A remastered soundtrack album featuring original recordings and several bonus tracks was released for the first time on March 20, 2026, pairing It's Arbor Day, Charlie Brown and Charlie Brown's All Stars! in a two-in-one collection.

==Book vs. television special==
A book about the television special was published shortly after it initially aired. In the book, Charlie Brown tells his teammates "we don't need them," then turns and walks away as they verbally abuse him until Linus defends him, in this instance without giving a reason. In the book, Schroeder is not shown berating the girls and Snoopy along with Linus, although he does in the television show: "Those uniforms meant just as much to Charlie Brown as they did to you. Probably more!" At the end, Linus just comes up to Charlie wearing the new uniform on the pitchers mound and Charlie wordlessly lets him use his shirt tail to hold up against his cheek.

==Home media==
The special was first released on RCA's SelectaVision CED format in 1983 as part of the "A Charlie Brown Festival Vol. IV" compilation. It was also released on VHS and Betamax by Media Home Entertainment in 1984, along with It's Magic, Charlie Brown. It would be released again by its kids subdivision Hi-Tops Video in 1988. Paramount Home Media Distribution released it on VHS on January 9, 1996, along with It's Spring Training, Charlie Brown. Charlie Brown's All Stars! was released in DVD format on March 2, 2004, grouped with the similarly themed It's Spring Training, Charlie Brown (1992) and Lucy Must Be Traded, Charlie Brown (2003). On July 7, 2009, it was released in remastered form as part of the DVD box set, Peanuts 1960's Collection. It was again released as part of the 4K edition of It's the Great Pumpkin, Charlie Brown in 2017.

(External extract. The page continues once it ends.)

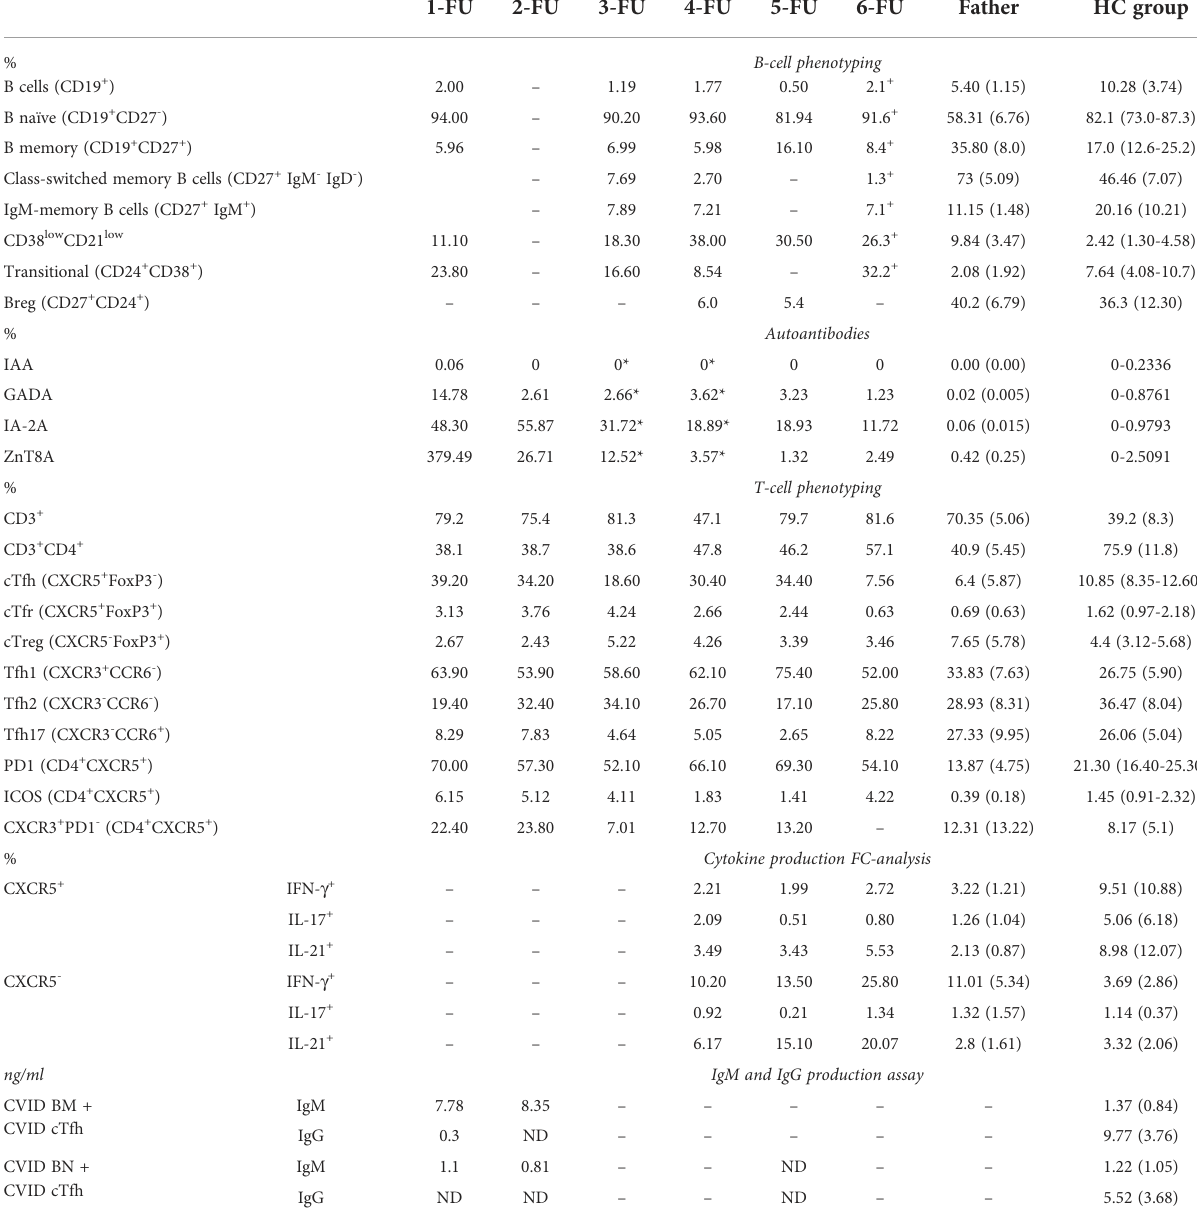
TABLE 1 Immunological phenotyping of B and T cells, autoantibodies titres, and analysis of cytokine production by FC.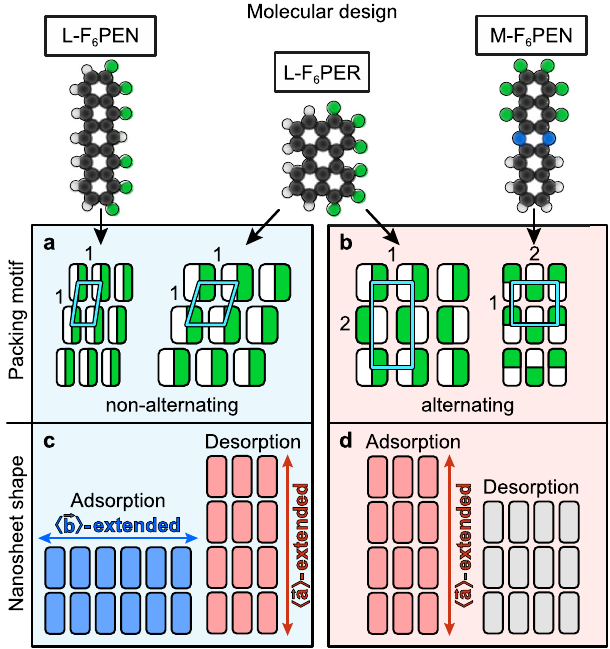
Fig. 4 | Summary of the observed nanosheet shapes and packing motifs. a , b StablepackingmotifsofL-F 6 PEN,L-F 6 PER,andM-F 6 PENwithunitcellsmarked inlightblue.Intheillustrationsofthepackingmotifs,thepredominantlyhydrogen- terminated sides of molecules are coloured white and the predominantly fl uorine terminated halves are coloured green. The carbon backbones (grey) and nitrogen atoms(blue)arenotshownintheillustrationsofpackingmotifs.Numbersindicate the numbers of molecules in the unit cell along the corresponding unit cell edge. c , d Shape of nanosheets that are formed upon growth and partial desorption for * 〉 -extended nanosheets are coloured blue, 〈 a * 〉 -extended these packing motifs. 〈 b sheets are coloured red and sheets with no distinct extension are coloured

On October 7, 2025, it was released on the DVD and Blu-Ray collection Peanuts: 75th Anniversary Ultimate TV Specials Collection along with 39 other Peanuts specials.

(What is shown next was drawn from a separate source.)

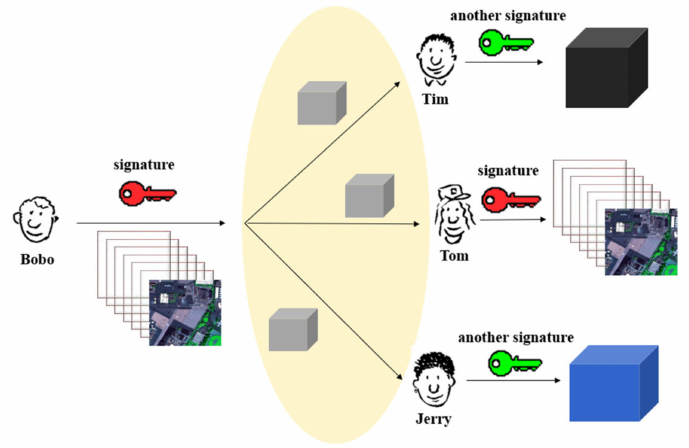
Figure 4. Flowchart of signature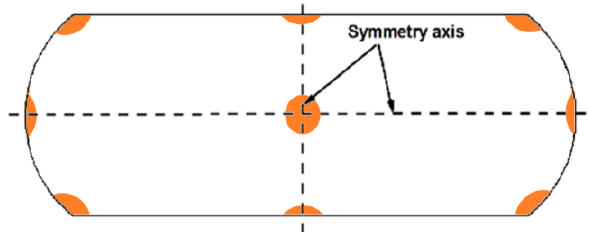
Figure 2. The longitudinal section of a cylindrical specimen after compression. The zones of the EBSD analysis of the specimen microstructure are highlighted in orange.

== Canceled video game adaptation ==
A canceled video game titled Charlie Brown's All Stars for the PlayStation 2 and PlayStation Portable was likely going to be an adaptation of the special. It was developed simultaneously with Snoopy vs. the Red Baron by FarSight Studios and was going to be published by Namco Bandai Games. It was going to release in the spring of 2007; however, it was canceled because of an excessive number of projects by the studio and lack of staff.

==Production notes==
- The scene where Snoopy is surfing is later reanimated in Snoopy Come Home, which in turn was later re-used in You're a Good Man, Charlie Brown, and Snoopy's Reunion.
- Like A Charlie Brown Christmas and It's the Great Pumpkin, Charlie Brown before it, this special also had sponsoring from Coca-Cola (and Dolly Madison on a repeat after 1966), which was later edited out from later broadcasts and video/DVD releases.
- The original music cue "Surfin' Snoopy" was later used in a re-broadcast of "A Charlie Brown Christmas".
- This is the first non-holiday-oriented Peanuts special.
- Even though Linus knows why Charlie Brown didn't get the uniforms, he can be seen getting mad and yelling at Charlie Brown with the others. He then explains to them why Charlie Brown turned down the offer.
- This special was originally announced as Good Grief, Charlie Brown and was advertised as such in The New York Times.
- The special's premiere was pre-empted in the Topeka, Kansas television market due to WIBW-TV's coverage of the F5 tornado that struck Topeka that evening.

==Reception==
The special was nominated for a Primetime Emmy Award for Outstanding Children's Program in 1967, along with It's the Great Pumpkin, Charlie Brown. It lost to Hanna-Barbera's Jack and the Beanstalk, starring Gene Kelly.